Shares in Greatland Gold Ltd (LON:GGP) have more than tripled in value since December, following more extremely encouraging news from the ongoing drill campaign at Havieron in Western Australia. And for those who haven’t quite caught up yet – and there can’t be many – this isn’t the familiar pattern of a junior explorer that was once worth close to nothing now being worth just slightly more than nothing.
No, Greatland Gold is now capitalised at a handsome £200mln on the Aim market of the London stock exchange, up more than fifty-fold on where it was five years ago. That’s right, the shares have risen by 50 times, and according to some City analysts there could be more to come.
After all, Greatland’s partner at Havieron, the Australian gold champion Newcrest Mining Ltd (ASX:NCM), is drilling the ground hell for leather, with between 20,000 and 30,000 metres planned over the next two quarters. Most junior miners can only dream of exploration taking place with such intensity, but Greatland Gold has got it going on in spades.
Already, the dimensions of Havieron are becoming clearer. As currently identified, the main mineralised body looks to be around 450 metres long by around 150 metres wide and around 600 metres vertical. That works out at more than 100mln tonnes of mineralised rock and, although there is no specific resource number yet available, even a conservative grade would put the deposit at more than four million ounces.

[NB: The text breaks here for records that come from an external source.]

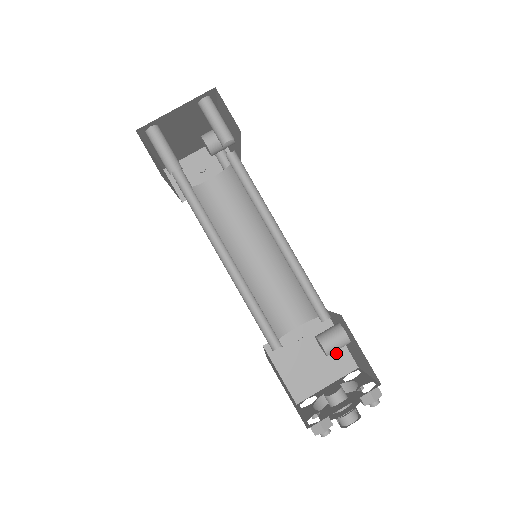
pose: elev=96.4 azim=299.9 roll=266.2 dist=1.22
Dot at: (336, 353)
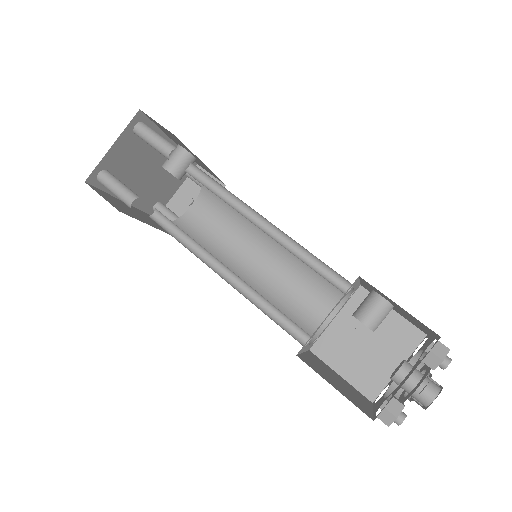
Dot at: (393, 328)
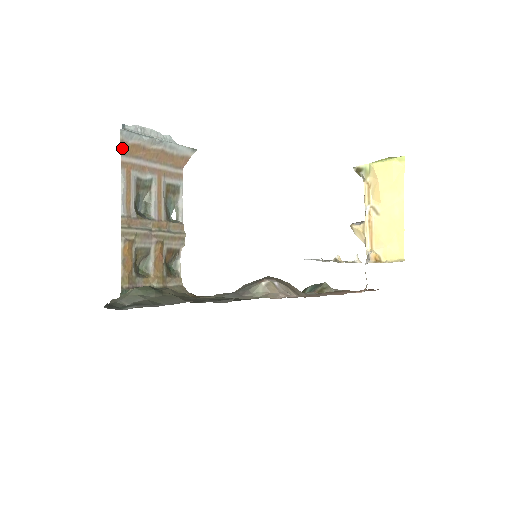
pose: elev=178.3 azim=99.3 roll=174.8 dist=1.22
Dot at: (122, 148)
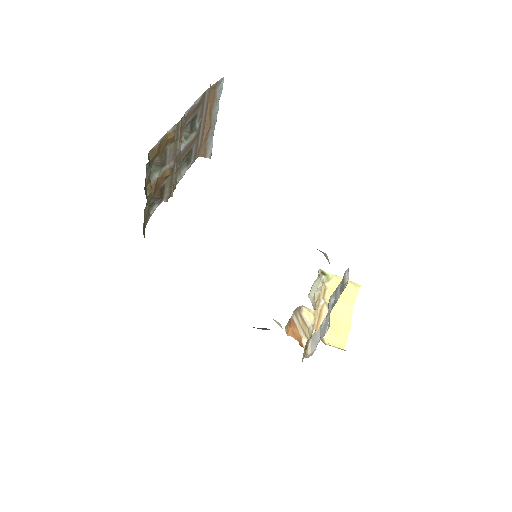
Dot at: (213, 86)
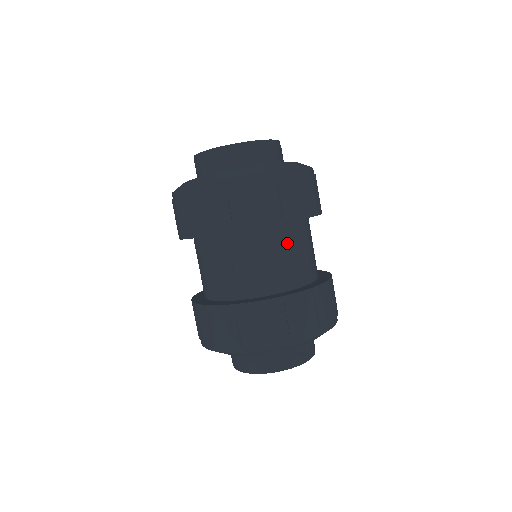
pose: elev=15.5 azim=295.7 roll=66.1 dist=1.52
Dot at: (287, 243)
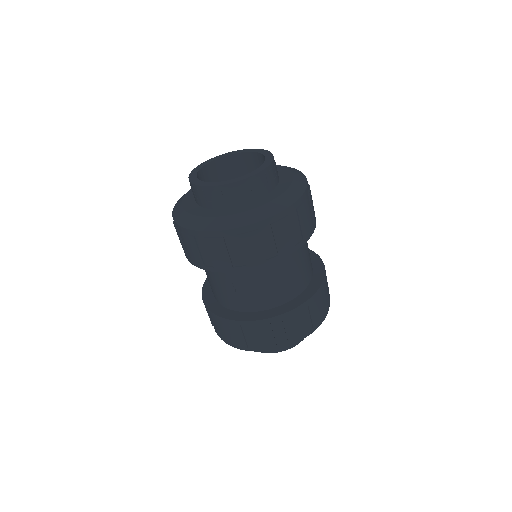
Dot at: (283, 267)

Broker Numis, which has just upgraded its price target for Greatland as the shares have shot past the previous number, reckons there could be upwards of five and a half million ounces at Havieron, and that’s before taking into account as yet unexplored areas to the northwest which are thought to contain significant further mineralisation.

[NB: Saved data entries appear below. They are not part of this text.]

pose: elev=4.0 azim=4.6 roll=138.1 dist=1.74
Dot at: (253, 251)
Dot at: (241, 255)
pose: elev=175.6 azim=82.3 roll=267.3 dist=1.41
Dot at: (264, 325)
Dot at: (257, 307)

All told, it’s no wonder Newcrest is pushing ahead so energetically at Havieron, and it’s no wonder that investors are at last beginning to show interest in the story. But there’s plenty more to come.

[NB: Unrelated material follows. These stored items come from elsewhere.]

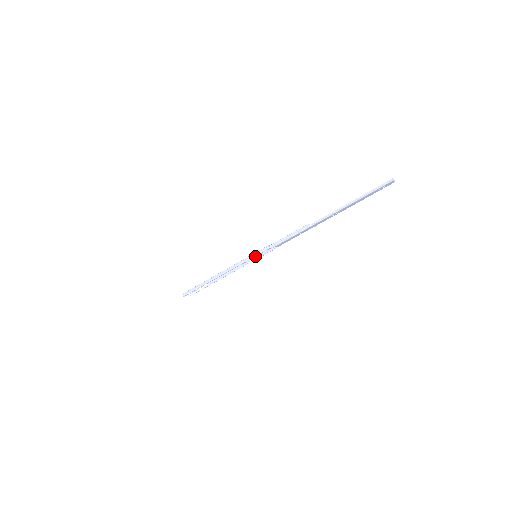
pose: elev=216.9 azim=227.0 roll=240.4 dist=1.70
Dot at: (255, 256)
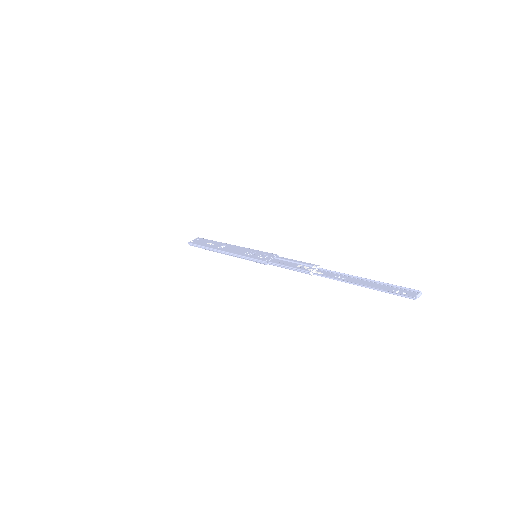
Dot at: (253, 260)
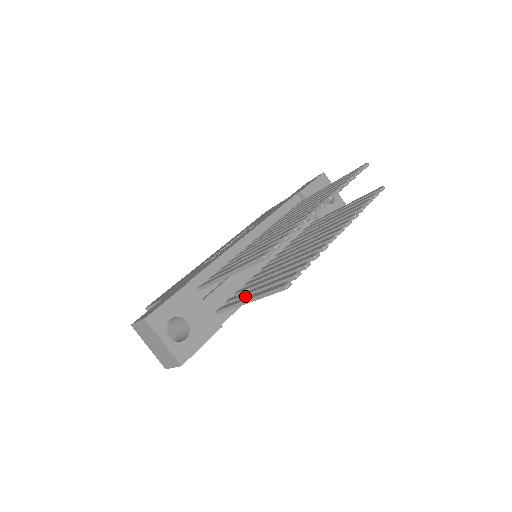
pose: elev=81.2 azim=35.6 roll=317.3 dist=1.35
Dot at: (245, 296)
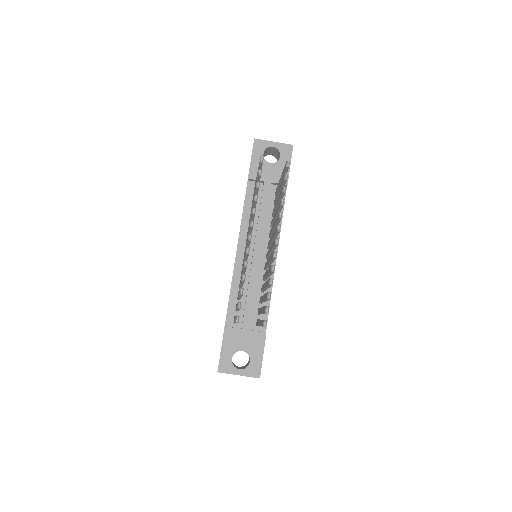
Dot at: occluded
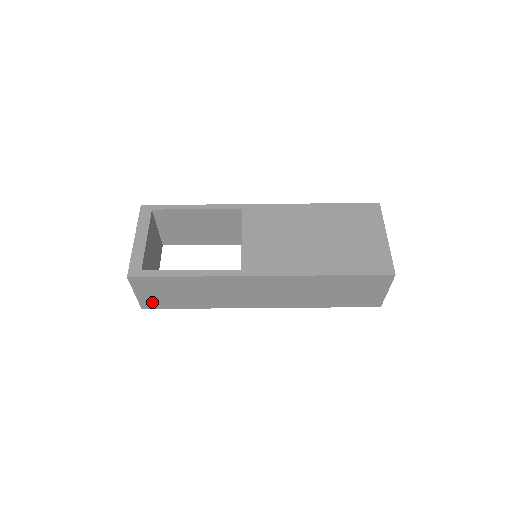
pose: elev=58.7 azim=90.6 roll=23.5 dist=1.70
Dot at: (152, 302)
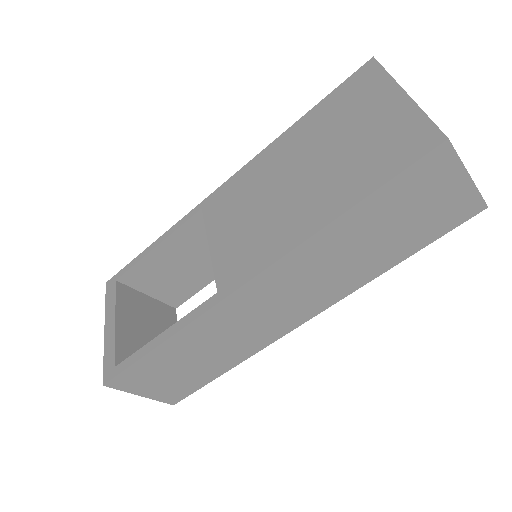
Dot at: (172, 393)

“The market is just waking up,” said Numis from commentary a couple of days ago.
“Whilst the shares have performed strongly and are up 60% in the year-to-date, we believe that this is just the market beginning to catch up with the very positive drill results generated over the past 12 months.”
Among the drill results that Numis highlighted were 136 metres at 2.9 grams per tonne gold and 0.6% copper, and 73 metres at 3.2 grams gold and 0.67% copper. These are indeed nice results, but they are by no means exceptional at Havieron – in fact, allowing for the idiosyncrasies of individual drill holes, they are much closer to being the norm than they are to being outliers.
Hence, the A$65mln spend from Newcrest and the commitment to put a definitive resource number around the project by the end of the year.
“In our view these results and Newcrest Mining’s level of ongoing commitment are indicative of a project that is going to get developed,” says Numis.,
“We retain the view that Greatland Gold is one of the most exciting exploration projects globally.”
And it’s not just that the intercepts at Havieron are long, rich and frequent, as Greatland’s chief executive Gervaise Heddle explains.
“Within the very broad intervals - sometimes hundreds of metres of gold and copper mineralisation - we often have significant twenty-to-thirty metre intervals of higher grade mineralisation,” he says.
“That’s good because it gives Newcrest a lot more options. High grade like that can boost the economics and lead to improved confidence in the economics in terms of the payback time, which is often of crucial importance in the early stages of a project.”
It all adds up to what Heddle calls “robust levels of confidence” around the project. Will a development decision eventually get taken? – no one can say with certainty either way at the moment. But all the signs are good: the mineralisation keeps on coming as fast as Newcrest keeps on drilling, and you can’t ask for more than that.
In the meantime, not content with all that, Greatland is heading into the wider Paterson Range area in which Haveiron is located to see if it can find a second project of equal significance?
What are the chances of one junior company landing two projects on such a scale? Small, in a way, just as they are for a company to land only one project, and it’s always possible that if there is a second Havieron in the Paterson it might be on Rio Tinto’s ground or someone else’s.
But Greatland itself has got a large footprint in the region and it’s got a track record of success. The company has identified several high priority targets at Scallywag, an area only a short drive from Havieron, and preliminary work at Goliath is showing similar geophysical and geochemical signatures to those seen in the early work at Havieron.
There’s money in the bank, and more likely to come in from warrants, so Greatland has got the wherewithal to be getting busy. And that in turn means the newsflow is likely to come in thick and fast year this year, both from Newcrest’s regular quarterly updates, and from Greatland’s own drilling programmes.
“We’re in a strong position,” says Heddle, “We have all the key elements in place and now is the time to really push forward and build upon the momentum we have created over the past few years.”
All the key ingredients for success are falling into place. It now remains to be seen what the rest of 2020 brings.